38 However, the vast majority of employees in the workforce continue to work until retirement, subject to ill health and accident. That is the context of Malec v J C Hutton in this case. One is not dealing with uncertainties arising from, for instance, a business venture or a disease. Mr Covington-Thomas, like others in the workforce, would, I believe, have continued working until retirement unless struck down by ill health or accident. The only uncertainty in his career path, given his capacity and the requirements for each rank, was the question of timing. By approaching that issue conservatively, as already described, there appears to me no warrant for a discount beyond vicissitudes. Progression beyond Lieutenant to Lieutenant Commander, Commander and Captain, may well be different. Such positions represent the very peak of the hierarchy, where luck and chance may well play a part. I do not believe such factors would have prevented Mr Covington-Thomas from comfortably attaining the rank of Lieutenant, although they may have affected the time at which he achieved that rank.

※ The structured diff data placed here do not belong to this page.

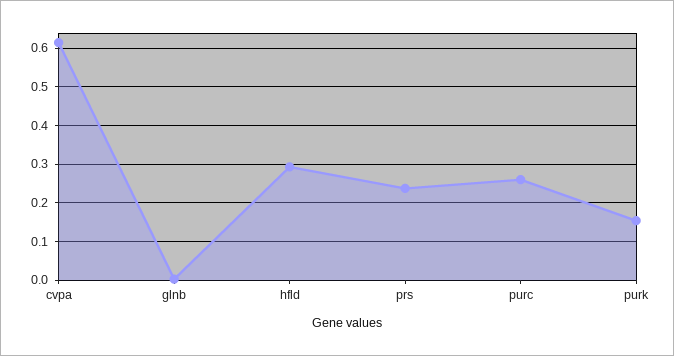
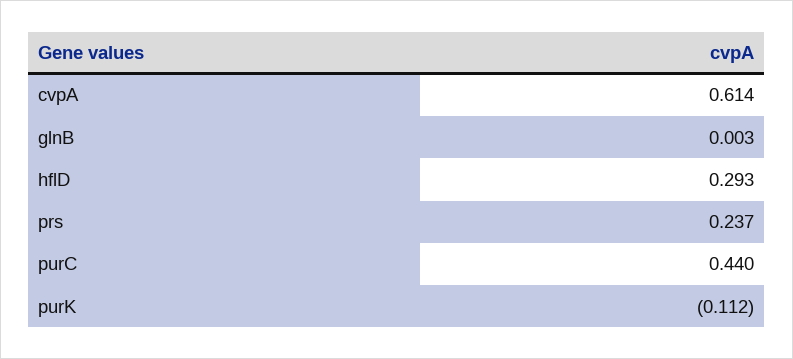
  {
    "cvpa": 0.614,
    "glnb": 0.003,
    "hfld": 0.293,
    "prs": 0.237,
-   "purc": 0.26,
+   "purc": 0.44,
-   "purk": 0.16
+   "purk": -0.112
  }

39 At the end of the day, I do not believe that the result would be greatly different whether the mathematical approach, urged by the plaintiff, were adopted, rather than adjusting for contingencies, as suggested by Norris v Blake [No 2]. I am, nonetheless, attracted to the approach suggested by the plaintiff and shall therefore examine the reasonableness or otherwise of the assumptions which underpin that approach.